Excerpted records ::
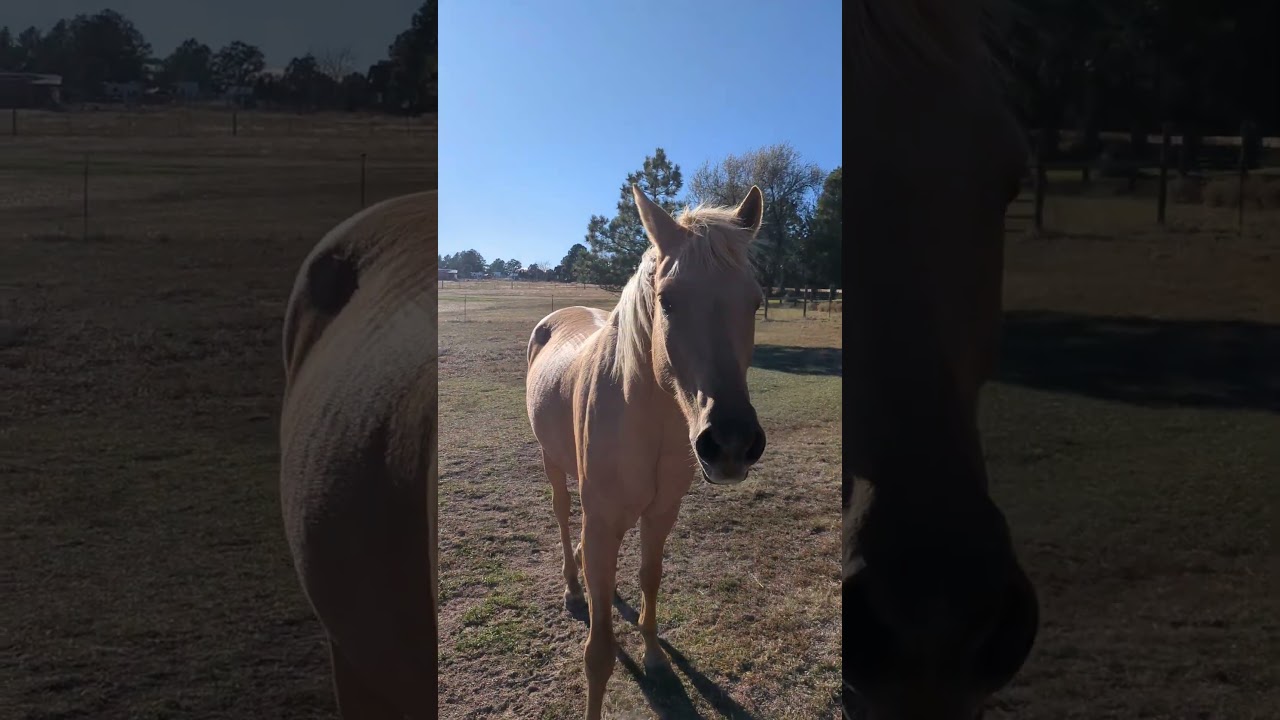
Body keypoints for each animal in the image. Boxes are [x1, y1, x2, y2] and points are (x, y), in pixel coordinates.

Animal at [526, 186, 768, 719]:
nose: (732, 443)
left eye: (755, 301)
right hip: (553, 464)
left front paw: (656, 658)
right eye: (668, 300)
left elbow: (649, 578)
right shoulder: (602, 521)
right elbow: (598, 654)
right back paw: (573, 586)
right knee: (561, 515)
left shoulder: (660, 514)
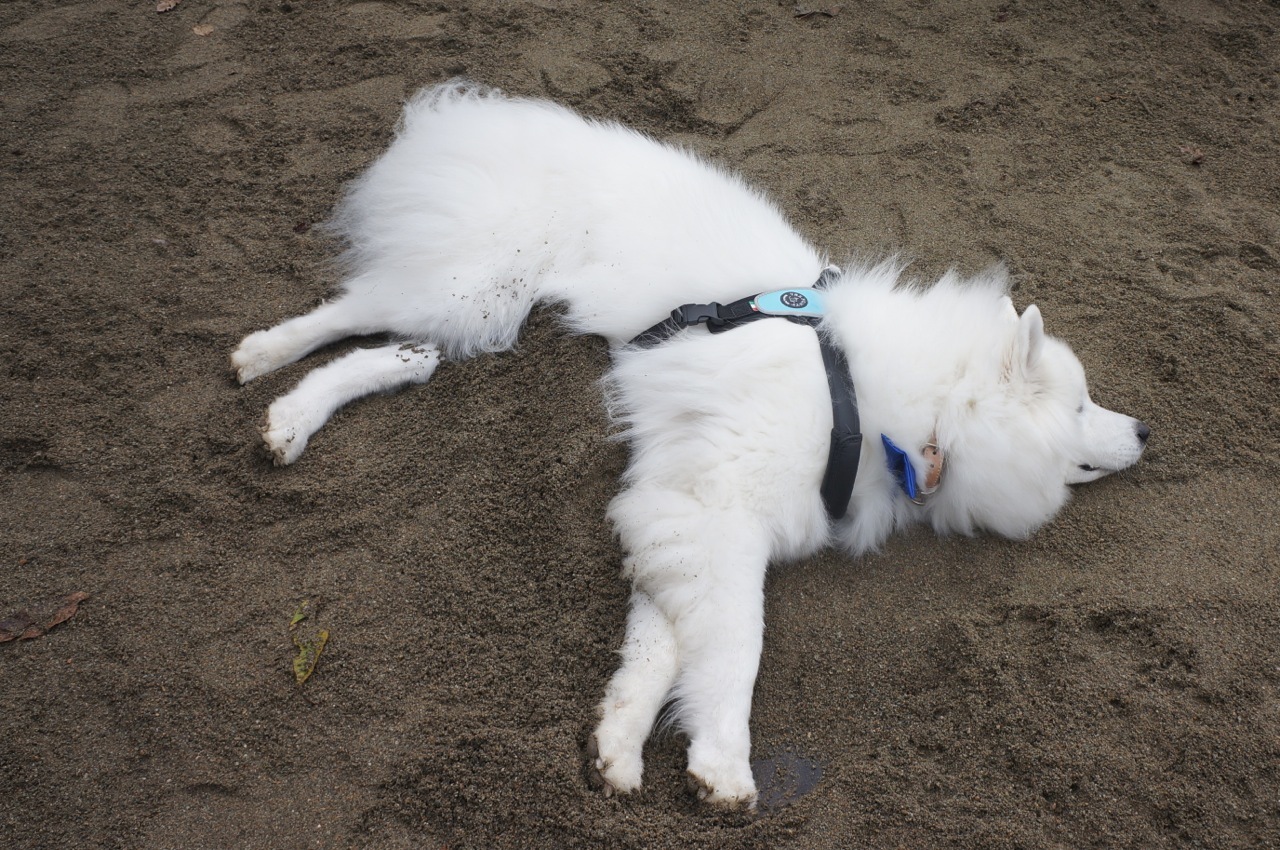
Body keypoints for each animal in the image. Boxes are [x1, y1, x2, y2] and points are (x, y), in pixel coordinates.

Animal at [232, 83, 1152, 809]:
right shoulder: (715, 514)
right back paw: (264, 358)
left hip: (476, 315)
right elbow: (735, 653)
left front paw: (617, 746)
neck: (888, 403)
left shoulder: (677, 515)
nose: (1147, 428)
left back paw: (291, 419)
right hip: (473, 288)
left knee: (393, 355)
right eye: (1080, 404)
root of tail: (465, 119)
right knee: (348, 310)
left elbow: (662, 651)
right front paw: (723, 766)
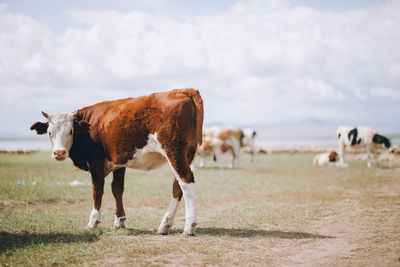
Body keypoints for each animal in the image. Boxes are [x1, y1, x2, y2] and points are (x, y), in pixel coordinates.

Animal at [31, 89, 205, 237]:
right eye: (49, 132)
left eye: (70, 131)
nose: (59, 153)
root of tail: (183, 90)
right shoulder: (119, 163)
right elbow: (117, 189)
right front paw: (119, 221)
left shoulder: (95, 161)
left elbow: (97, 189)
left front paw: (93, 221)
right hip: (185, 155)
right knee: (177, 186)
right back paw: (165, 225)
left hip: (173, 152)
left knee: (186, 182)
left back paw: (189, 227)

Work required :: From the line containing "right knee: (177, 186)" down to the last line of the records, transcribe every line exactly and add nothing else.

Solution for this task ::
right knee: (177, 186)
right back paw: (165, 225)
left hip: (173, 152)
left knee: (186, 182)
left back paw: (189, 227)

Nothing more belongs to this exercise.